§ **Records to process**:
---+---

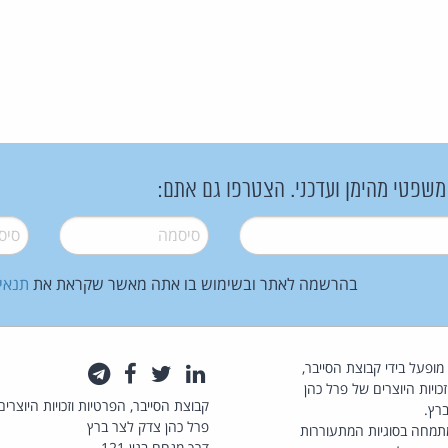
 משפטי מהימן ועדכני. הצטרפו גם אתם:
סיסמה
*
סיסמה
בהרשמה לאתר ובשימוש בו אתה מאשר שקראת את
תנאי
law.co.il מופעל בידי קבוצת הסייבר,
לינקדאין
טוויטר
פייסבוק
טלגרם
כויות היוצרים של פרל כהן
קבוצת הסייבר, הפרטיות וזכויות היוצרים
רץ.
פרל כהן צדק לצר ברץ
תמחה בסוגיות המתעוררות
דרך מנחם בגין 121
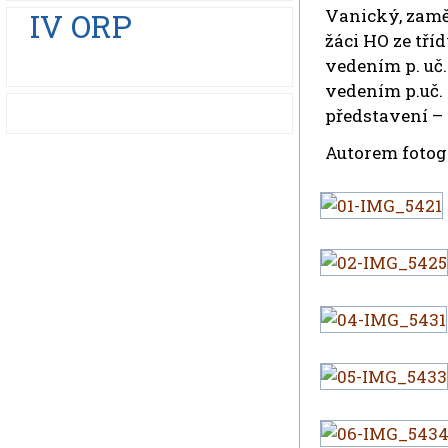
Vanický, zamě
IV ORP
žáci HO ze tří
vedením p. uč.
vedením p.uč. 
představení –
Autorem fotogr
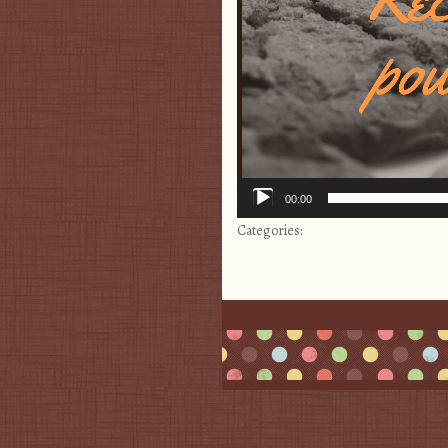
00:00
Categories:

---+---

§ **Task statement**: Only the lines that contain the word "היוצרים" should be copied from the material.

§ **Completed task**:
כויות היוצרים של פרל כהן
קבוצת הסייבר, הפרטיות וזכויות היוצרים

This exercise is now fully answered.